Jean de la Fontaine (1621 – 1695) et ses fables (de 1668 à 1694) en sont le parfait exemple. De ses écrits, il dit : « L'apparence est puérile, je le confesse ; mais ces puérilités servent d'enveloppe à des vérités importantes ».

Du côté du lecteur, l'apologue a une portée ludique, mais également distrayante.

La ''mise en image'' d'une situation apporte un aspect concret à des notions abstraites. La compréhension en est facilitée.

Le lecteur apprend en s'amusant et se sent concerné par les sujets de société. Le ton léger de l'apologue attise la curiosité en portant à la connaissance de tous des faits importants.

II. Les formes de l'apologue

En vers ou en prose, l'apologue peut revêtir diverses formes.

1. La fable

La fable, devenue célèbre grâce à Jean de la Fontaine (1621 – 1695), est un récit bref en vers.  Souvent illustrée, elle met en scène des animaux et contient une fin morale plus ou moins explicite, de laquelle on doit tirer un enseignement.

Exemple

Jean de la Fontaine (1621-1695) - Les Fables (1668-1694)

« Tout flatteur vit aux dépens de celui qui l'écoute. » - Le Corbeau et le Renard (1668).

« La raison du plus fort est toujours la meilleure. » - Le Loup et l'Agneau (1668).

2. Le conte

D'abord oral, le conte était un récit hérité de la tradition populaire. Il devint par la suite, un texte en prose, écrit et fictif, mettant en scène des personnages imaginaires et/ou merveilleux, dans le but de faire réfléchir, mais aussi de divertir ; souvent reconnu à son début « Il était une fois... ». Il a une portée didactique car il incite avant tout à la réflexion vis-à-vis de la société et de ses mœurs.

Exemple : Charles Perrault (1628 - 1703) - Le Petit Chaperon rouge (1698).

3. Le conte philosophique

Le conte philosophique est un récit en prose fictif, mais qui cherche à éveiller l'attention et l'esprit critique du lecteur sur les grandes questions de la société. Au même titre que le conte, il a également une portée didactique. Il se sert fréquemment de l'ironie en réponse à la censure que le pouvoir en place tente d'exercer, au XVIIIème siècle, sur les philosophes des Lumières.

Exemple : Voltaire (1694-1778) - Candide (1759).

L'auteur dénonce la guerre et ses atrocités, sous couvert d'un récit de fiction, bien que très réaliste. Il contre les "optimistes" et déclare : « Tout n'est pas au mieux dans le meilleur des mondes ».

4. L'utopie

L'utopie (utopia) est un genre littéraire, qui s'est développé à la Renaissance, où l'écrivain se laisse aller à imaginer un monde idéal. Elle laisse le lecteur faire lui-même un parallèle avec la société dans laquelle il vit. C'est un récit de fiction, à l'image d'un récit de voyage, mais imaginaire.

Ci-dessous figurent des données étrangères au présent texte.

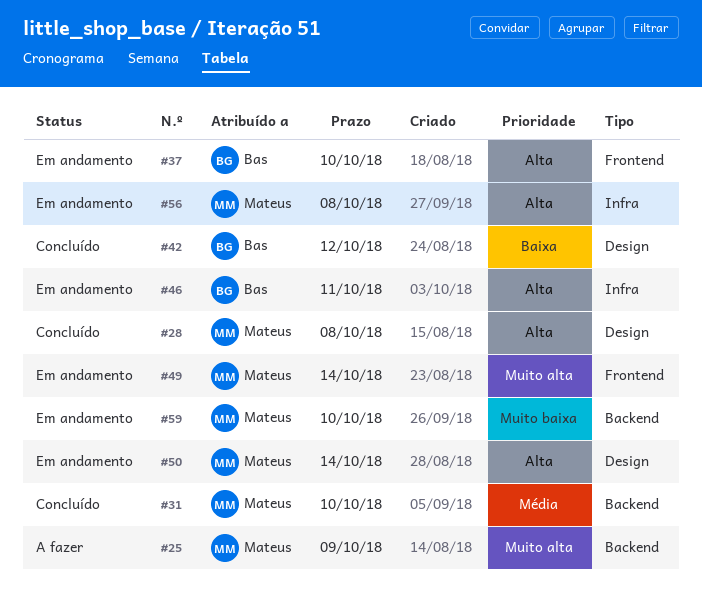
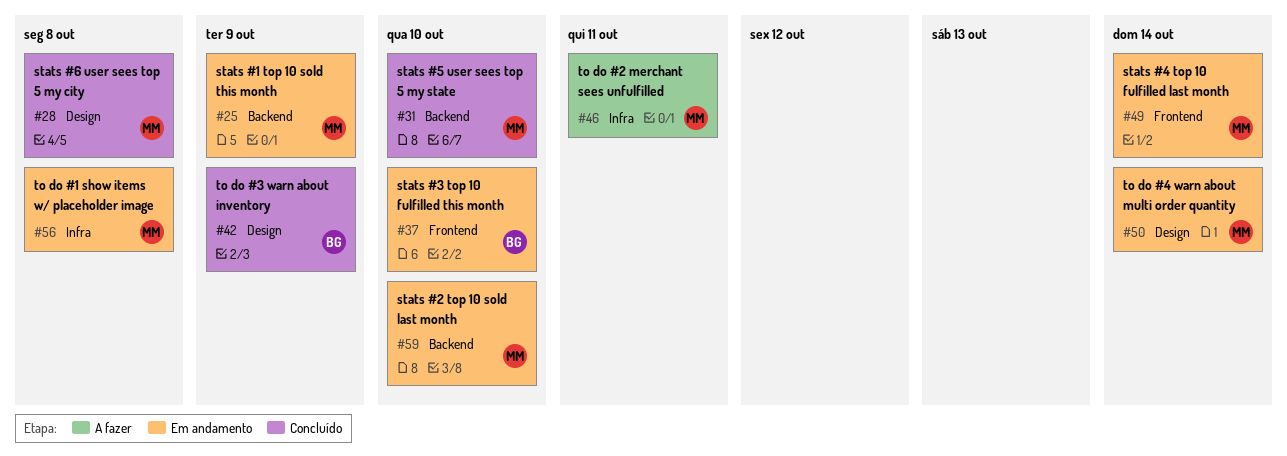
#25, status: A fazer -> Em andamento
#42, due: Oct 12 -> Oct 9
#46, status: Em andamento -> A fazer
#46, owner: Bas -> Mateus

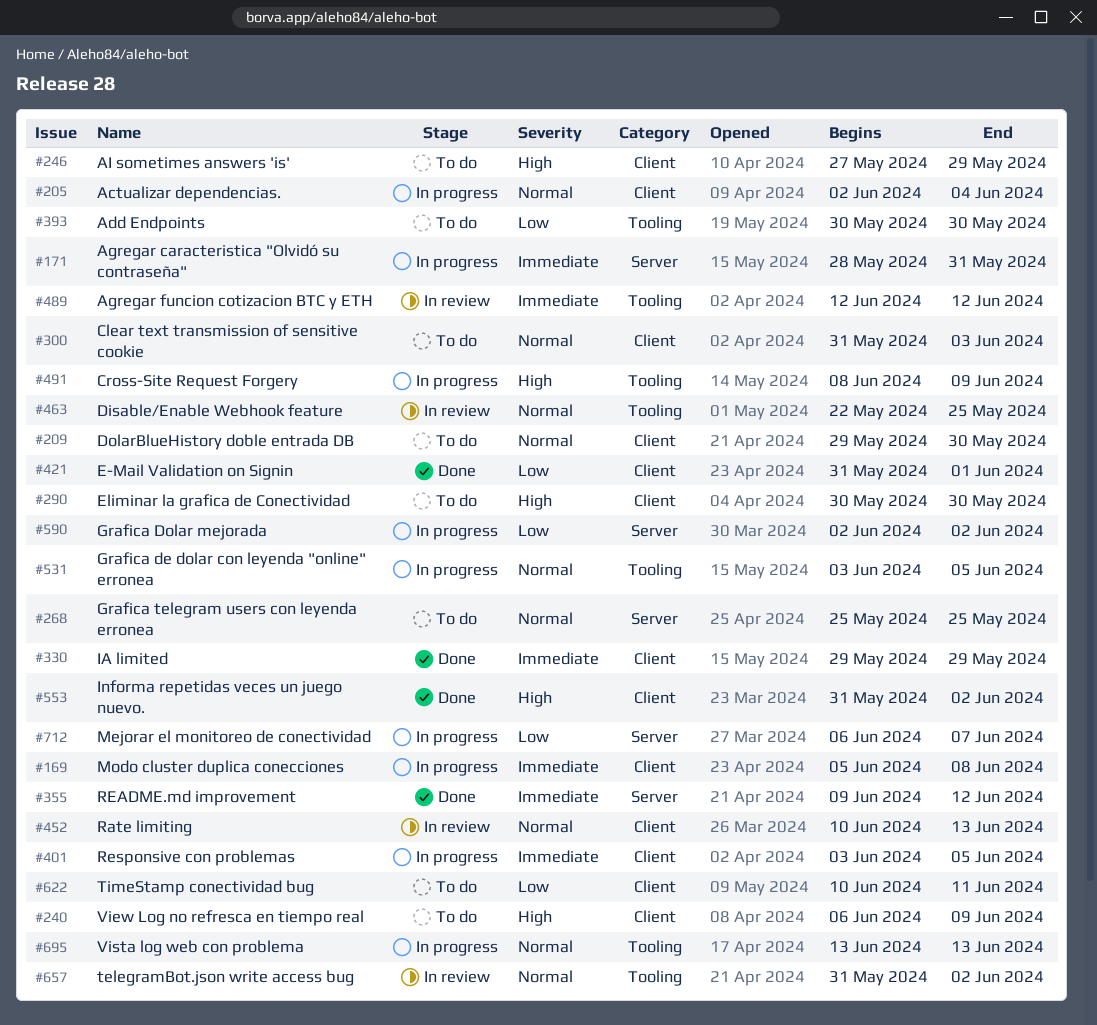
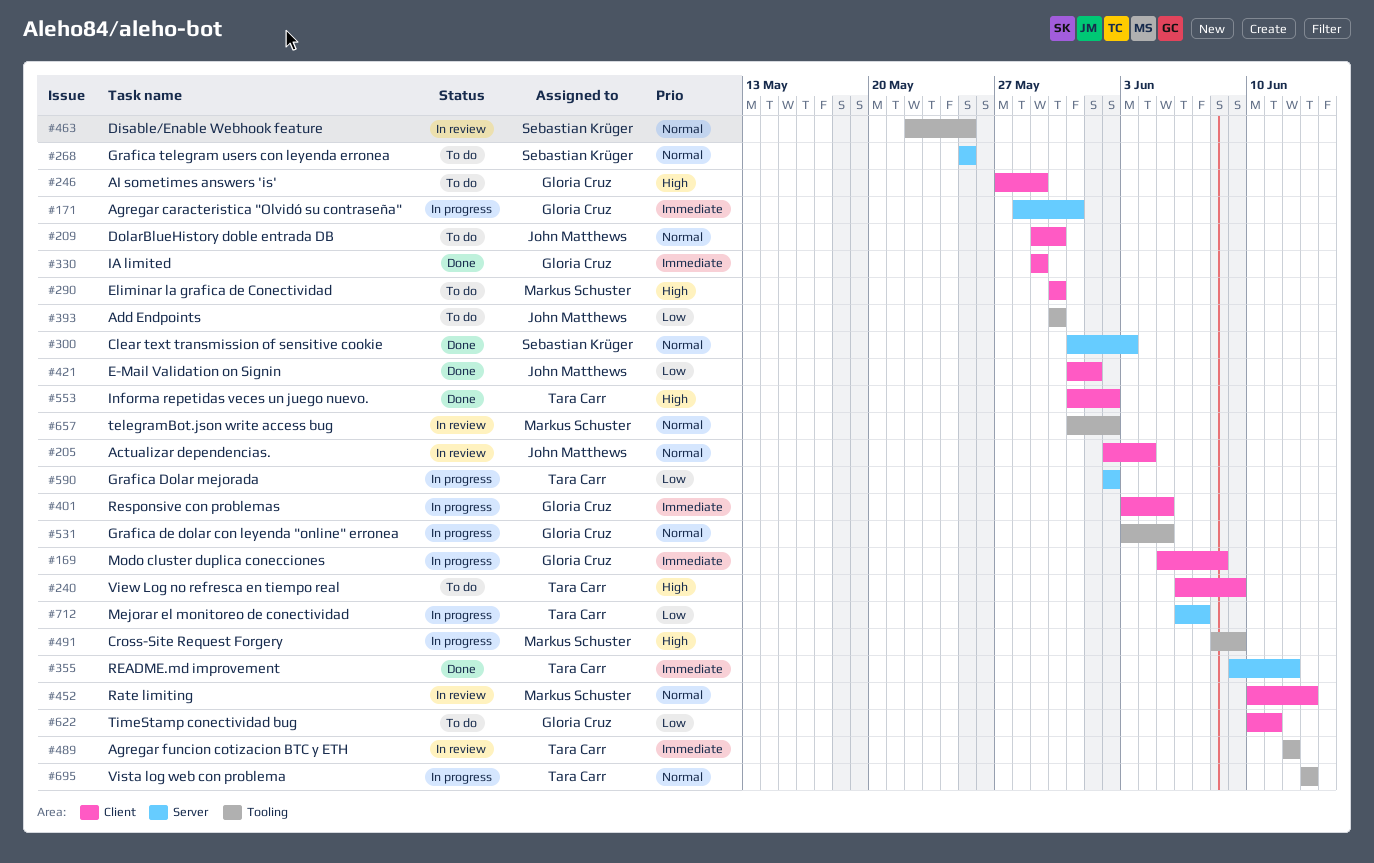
#205, status: In progress -> In review
#300, status: To do -> Done
#300, label: Client -> Server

Exemple : François Rabelais (né entre 1483 et 1495 ; mort en 1553) - L'Abbaye de Thélème (1534 ou 1535).

5. La contre-utopie

La contre-utopie garde les mêmes principes narratifs que l'utopie, en décrivant un monde imaginaire contraire à un idéal et privant l'Homme de toute liberté. On parle alors d'un univers totalitaire et complètement déshumanisé.

Exemple : Georges Orwell (1903-1950) – 1984 (1949)

L'auteur décrit un monde totalitaire où le mot "Liberté" n'existe plus.